# Try it
Which lines of the entries below run from the one holding "transport or taxi is recommended." to the one holding "Do the staff", inclusive? Set down exactly those lines and no others.
---------- Recorded data ----------
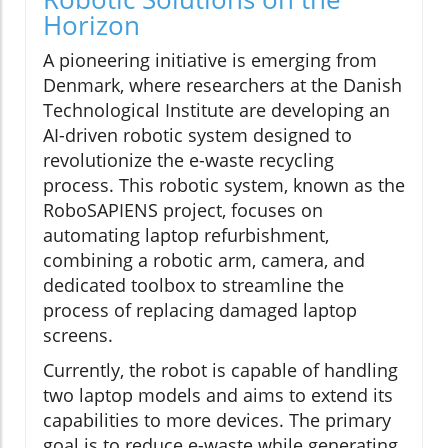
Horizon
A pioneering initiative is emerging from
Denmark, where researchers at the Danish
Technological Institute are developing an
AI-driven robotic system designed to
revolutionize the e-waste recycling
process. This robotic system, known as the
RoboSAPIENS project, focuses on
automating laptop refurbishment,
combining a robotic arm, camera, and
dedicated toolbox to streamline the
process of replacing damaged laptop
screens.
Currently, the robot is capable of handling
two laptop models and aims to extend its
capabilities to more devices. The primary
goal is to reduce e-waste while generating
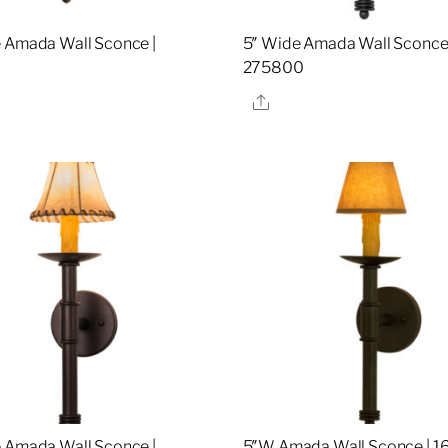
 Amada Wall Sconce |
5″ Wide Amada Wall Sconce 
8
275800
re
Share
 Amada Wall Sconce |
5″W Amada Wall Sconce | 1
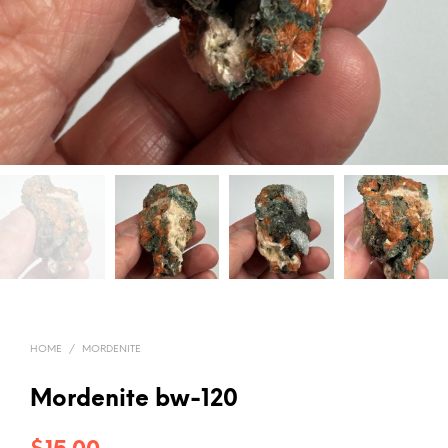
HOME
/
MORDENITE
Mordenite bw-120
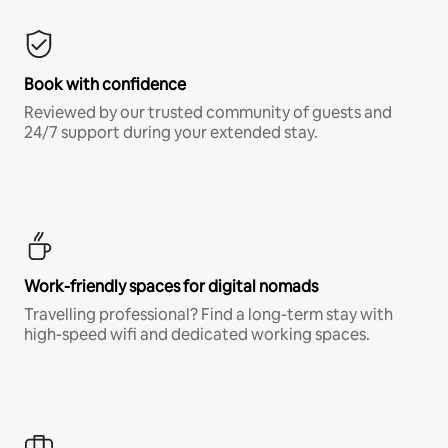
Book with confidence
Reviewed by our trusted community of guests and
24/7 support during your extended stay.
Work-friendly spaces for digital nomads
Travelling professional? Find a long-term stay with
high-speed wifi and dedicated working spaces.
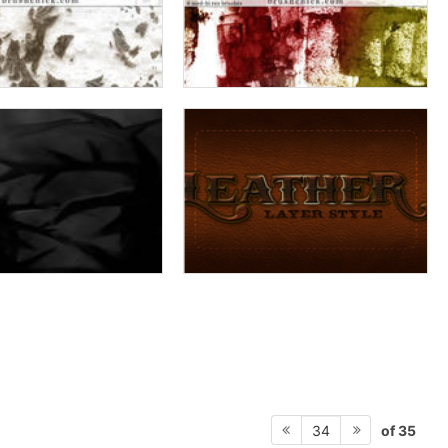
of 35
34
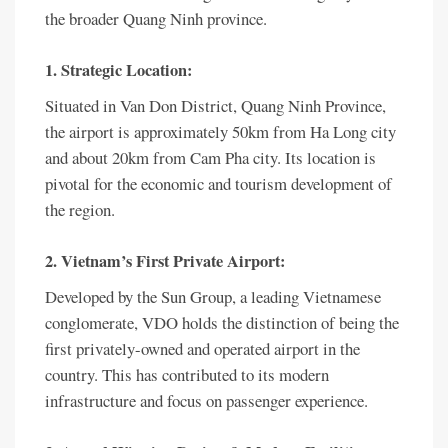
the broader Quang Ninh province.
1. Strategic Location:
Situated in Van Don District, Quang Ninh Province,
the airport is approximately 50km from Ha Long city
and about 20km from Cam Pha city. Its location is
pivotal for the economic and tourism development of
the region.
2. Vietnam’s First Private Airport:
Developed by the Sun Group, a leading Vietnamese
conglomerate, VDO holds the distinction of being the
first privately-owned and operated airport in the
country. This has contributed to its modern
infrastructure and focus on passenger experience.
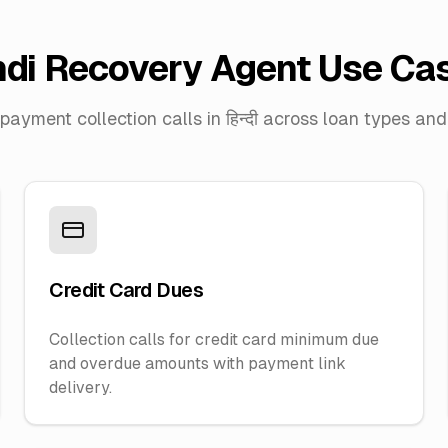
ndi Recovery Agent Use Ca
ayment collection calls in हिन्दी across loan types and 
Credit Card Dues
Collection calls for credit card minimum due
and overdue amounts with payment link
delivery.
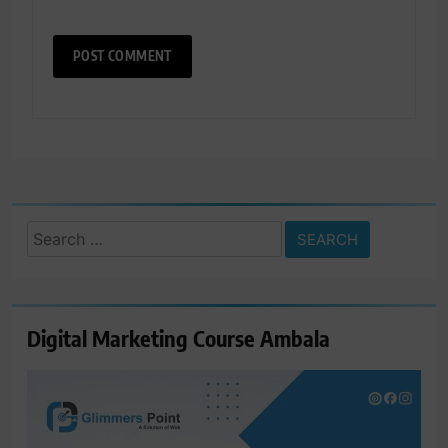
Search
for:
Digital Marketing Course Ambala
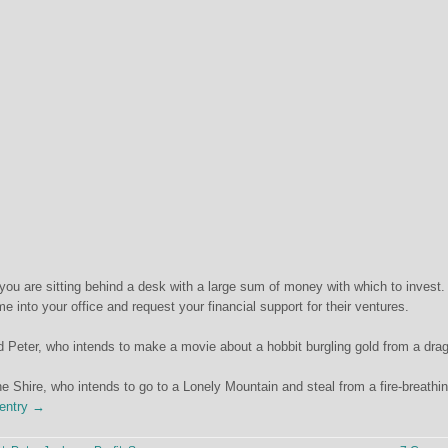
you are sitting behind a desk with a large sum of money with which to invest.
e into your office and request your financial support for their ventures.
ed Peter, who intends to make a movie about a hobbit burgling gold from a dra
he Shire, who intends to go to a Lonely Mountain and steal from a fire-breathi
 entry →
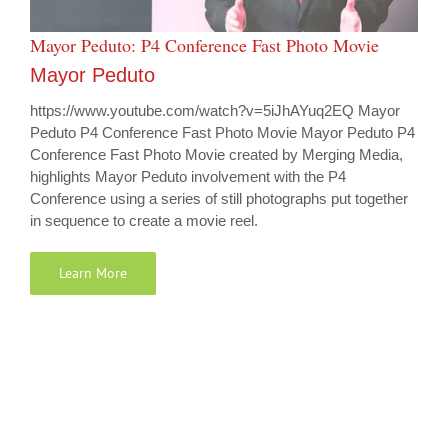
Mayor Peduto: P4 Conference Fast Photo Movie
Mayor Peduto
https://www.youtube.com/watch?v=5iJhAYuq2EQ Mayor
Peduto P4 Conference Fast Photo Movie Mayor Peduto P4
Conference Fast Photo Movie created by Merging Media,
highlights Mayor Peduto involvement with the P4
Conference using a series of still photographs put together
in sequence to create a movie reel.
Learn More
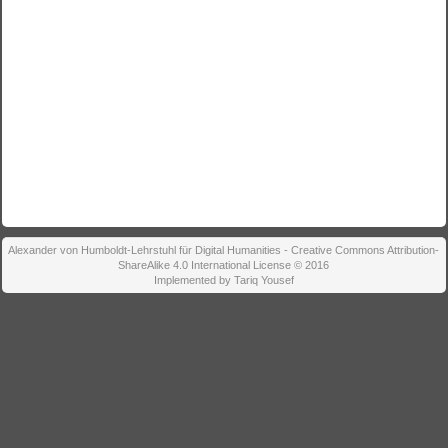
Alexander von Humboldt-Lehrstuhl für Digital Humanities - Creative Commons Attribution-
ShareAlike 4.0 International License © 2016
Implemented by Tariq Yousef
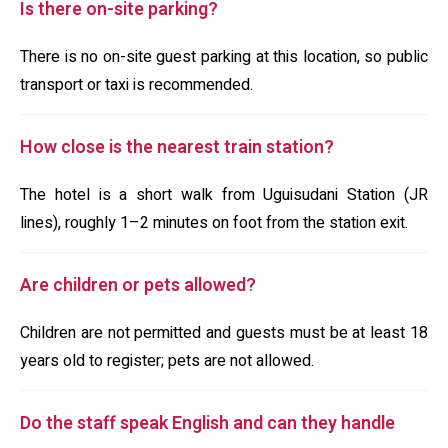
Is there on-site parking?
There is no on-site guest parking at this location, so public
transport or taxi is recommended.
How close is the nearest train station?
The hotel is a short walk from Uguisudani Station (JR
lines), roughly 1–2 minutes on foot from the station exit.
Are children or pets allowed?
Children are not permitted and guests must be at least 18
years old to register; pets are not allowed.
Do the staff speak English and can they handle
----------
---------- Recorded data ----------
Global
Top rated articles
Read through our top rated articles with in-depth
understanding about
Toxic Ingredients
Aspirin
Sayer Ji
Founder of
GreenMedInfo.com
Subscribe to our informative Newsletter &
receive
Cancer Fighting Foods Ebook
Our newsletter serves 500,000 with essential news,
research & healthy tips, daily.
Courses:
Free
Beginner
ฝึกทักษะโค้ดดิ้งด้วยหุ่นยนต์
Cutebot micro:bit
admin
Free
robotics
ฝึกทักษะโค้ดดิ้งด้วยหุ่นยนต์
----------
# The answer
transport or taxi is recommended.
How close is the nearest train station?
The hotel is a short walk from Uguisudani Station (JR
lines), roughly 1–2 minutes on foot from the station exit.
Are children or pets allowed?
Children are not permitted and guests must be at least 18
years old to register; pets are not allowed.
Do the staff speak English and can they handle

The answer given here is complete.